-- Exercise data follows --

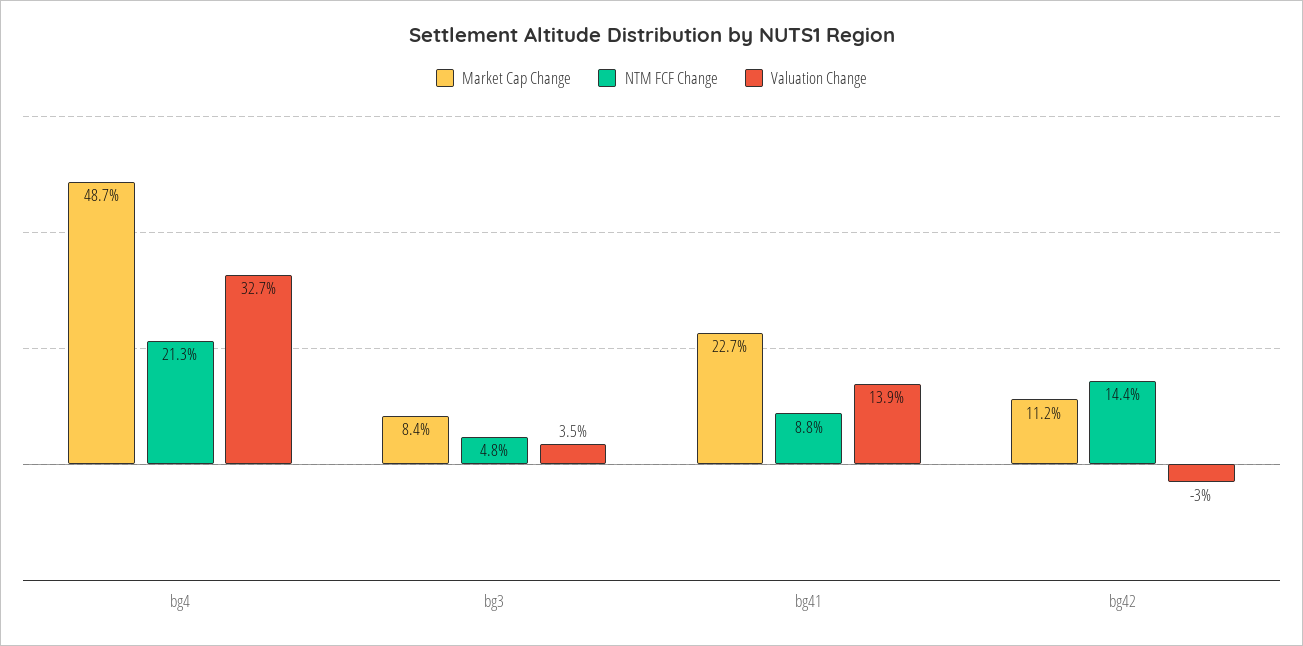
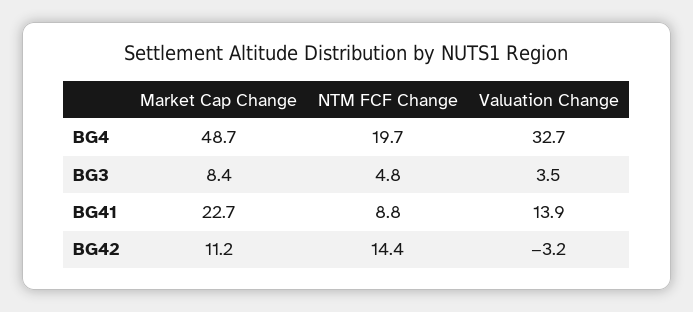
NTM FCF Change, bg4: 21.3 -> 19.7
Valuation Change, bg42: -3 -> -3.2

-- Exercise data concluded --
-- Exercise data follows --

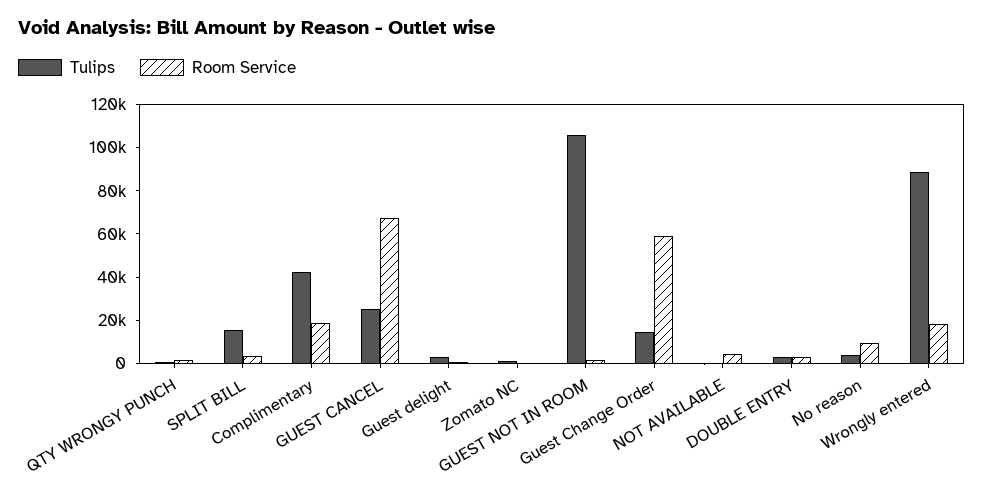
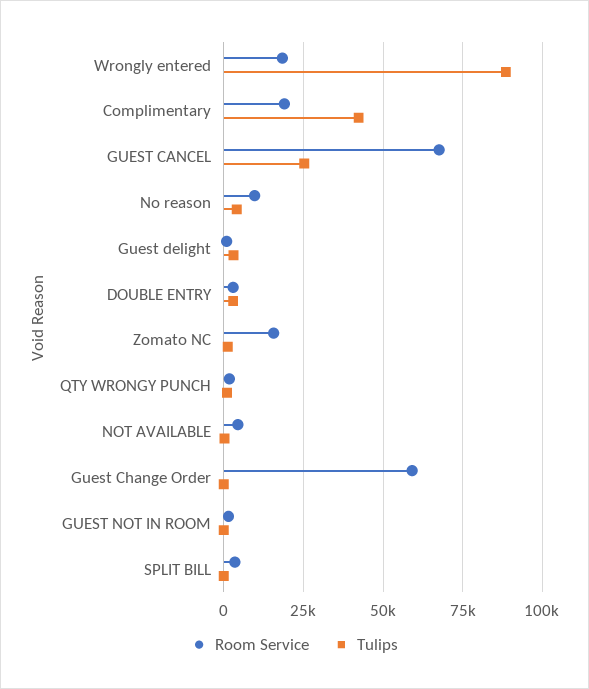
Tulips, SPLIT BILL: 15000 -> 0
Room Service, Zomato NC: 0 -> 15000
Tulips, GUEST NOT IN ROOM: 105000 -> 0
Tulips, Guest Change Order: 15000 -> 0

-- Exercise data concluded --
-- Exercise data follows --

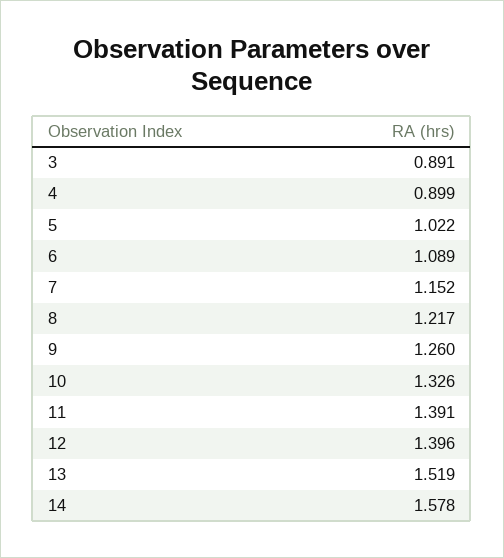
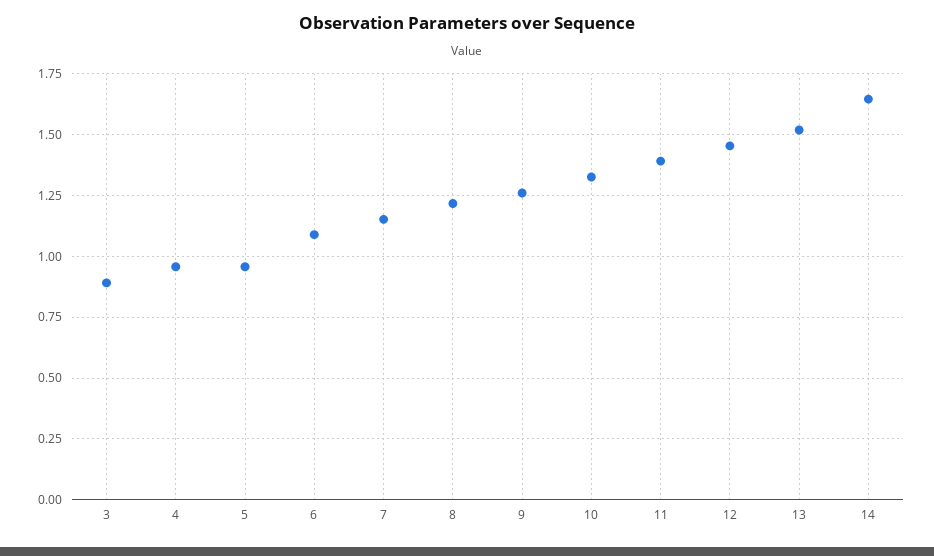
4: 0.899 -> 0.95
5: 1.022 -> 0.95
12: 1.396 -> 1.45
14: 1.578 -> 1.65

-- Exercise data concluded --

Action item |
What lines in the data hold the word "Tulips"? Return them.

Solution |
Tulips, SPLIT BILL: 15000 -> 0
Tulips, GUEST NOT IN ROOM: 105000 -> 0
Tulips, Guest Change Order: 15000 -> 0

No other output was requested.